Seconding Hareet's suggestion to test pre-couch 3.x upgrades. Since Core 4.4 added Couch 3.x, maybe try Core 4.2 -> Core branch @ ~master with couch 3.4.x?

sugat009 commented 3 weeks ago

@Hareet @mrjones-plip yes, we should try that if it's one of the production cases.

sugat009 commented 3 weeks ago

Did an upgrade test from an instance in CHT version 4.13 with CouchDB version 3.3.3 to CouchDB 3.4.2 with 250K docs in the medic database. There were no document losses in the upgrade process. The way I checked for it was to store the hash of every document before the upgrade and re-check the new hash with the stored hash. I only checked for the medic database as it's the largest one and the outcome probably holds for other databases as well.

Next is clustered upgrade test

lorerod commented 3 weeks ago

Moved to 4.15.0 so as not to hold up the release.

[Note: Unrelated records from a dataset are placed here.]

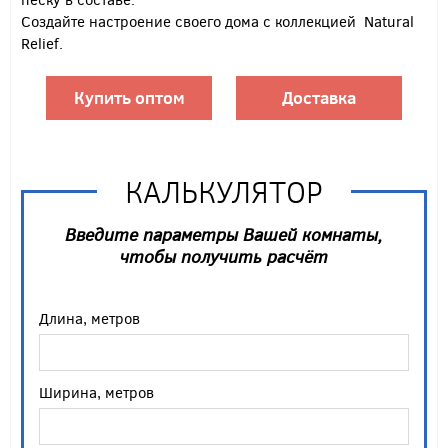
Создайте настроение своего дома с коллекцией Natural
Relief.
Купить оптом
Доставка
КАЛЬКУЛЯТОР
Введите параметры Вашей комнаты,
чтобы получить расчёт
Длина, метров
Ширина, метров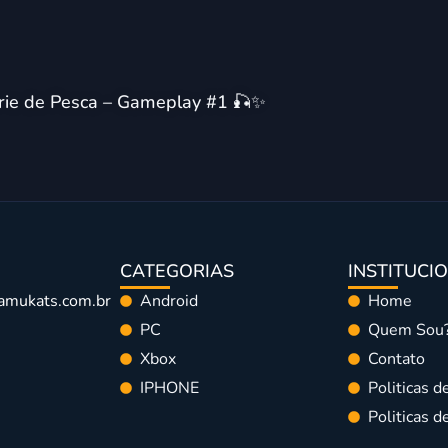
érie de Pesca – Gameplay #1 🎣✨
CATEGORIAS
INSTITUCI
amukats.com.br
Android
Home
PC
Quem Sou
Xbox
Contato
IPHONE
Politicas d
Politicas 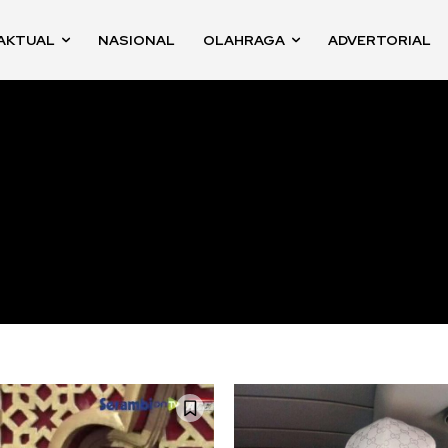
AKTUAL
NASIONAL
OLAHRAGA
ADVERTORIAL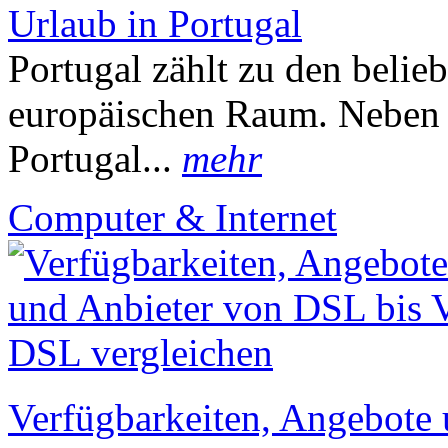
Urlaub in Portugal
Portugal zählt zu den belie
europäischen Raum. Neben d
Portugal...
mehr
Computer & Internet
Verfügbarkeiten, Angebote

sugat009 commented 3 weeks ago

The upgrade test from a CHT instance with version 4.13 and clustered CouchDB version 3.3.3 to 3.4.2 was successful without any document loss. The test procedure is the same as above for a single-node CouchDB.

Next: Performance tests

sugat009 commented 1 week ago

Performance tests for purging and replication have been done. The test scenario is as follows:

  1. Deploy an instance of EKS with CouchDB v3.3.3.
  2. Add data ~5M using test-data-generator with each CHW having ~15K data(mostly reports)
  3. Log in through a client device. A different browser or a phone.
  4. Purge ~10K of those data(reports)
  5. Log in through the same device from 3 and sync.
  6. Upgrade CouchDB to v3.4.2
  7. Delete the purge databases
  8. Do steps 3-6 again for v3.4.2

The timing metrics are as follows.

  1. 3.3.3
    1. Replication before purging
      1. Polling data: 6.83s
      2. Actual Replication: 50.76s
    2. Purging
      1. Time taken for purging: 60.46 minutes
    3. Sync after purging
      1. Time taken: 32s
  2. 3.4.2
    1. Replication before purging
      1. Polling data: 7.03s
      2. Actual replication: 55.94s
    2. Purging
      1. Time taken for purging: 1148.24 minutes = 19.18 hours
    3. Sync after purging
      1. Polling data: 5.007909633333 minutes
      2. Actual replication: 37s

The metrics obtained for v3.3.3 VS v3.4.2 have a major difference in the purging time. Should we perform another test to confirm the validity of these timing measurements? In the meantime, I'm checking server logs for anything unusual. CC: @jkuester @m5r @mrjones-plip

dianabarsan commented 1 week ago

I'm seriously worried about two metrics here:

I think we should at least re-run the tests and check if we get comparable times. And if yes, it's possible we might need to re-evaluate what happens for both these actions.

sugat009 commented 1 week ago

After checking the logs of Sentinel and Couch, I'm guessing the major bottleneck for this is the batch size of the purge documents. The batch size was seen to be decreased from 1000 to a minimum of 15. From there on the processing, is normal but slow. I've deleted the purge DBs and rerun the purge to check if this was not a one-time thing.

dianabarsan commented 1 week ago

yea, that was my suspicion, that we need to rework purging to hit different endpoints that are more efficient now.

dianabarsan commented 1 week ago

I've created an issue for this: https://github.com/medic/cht-core/issues/9642

mrjones-plip commented 1 week ago

@dianabarsan - OK to make #9642 a sub-issue of this ticket? I think we don't want to release the couch v3.4.2 upgrade without using new endpoints and sub-issues are a nice new feature of GH that we can leverage to show the dependencies!

no biggie

dianabarsan commented 1 week ago

Added it as a sub issue

sugat009 commented 1 week ago

The second run of purging in deployment with CouchDB version 3.4.2 has been completed. The metrics and logs are similar.

  1. Purging
    1. Time taken: 1179.79 minutes = 19.66 hours
  2. Sync after purging
    1. Polling data: 5.3 minutes
    2. Actual replication: 24s
latin-panda commented 4 days ago

Moving it to 4.16 to not block 4.15

sugat009 commented 3 days ago

Update: Changes from #9651 made the purge take only 47.108 minutes in CouchDB version 3.4.2 compared to ~19 hours from before.

dianabarsan commented 2 days ago

Yes, good news is that we don't need to make any code changes to have quick purging, we just need to adjust the changes optimization counter, so minimal effort required here.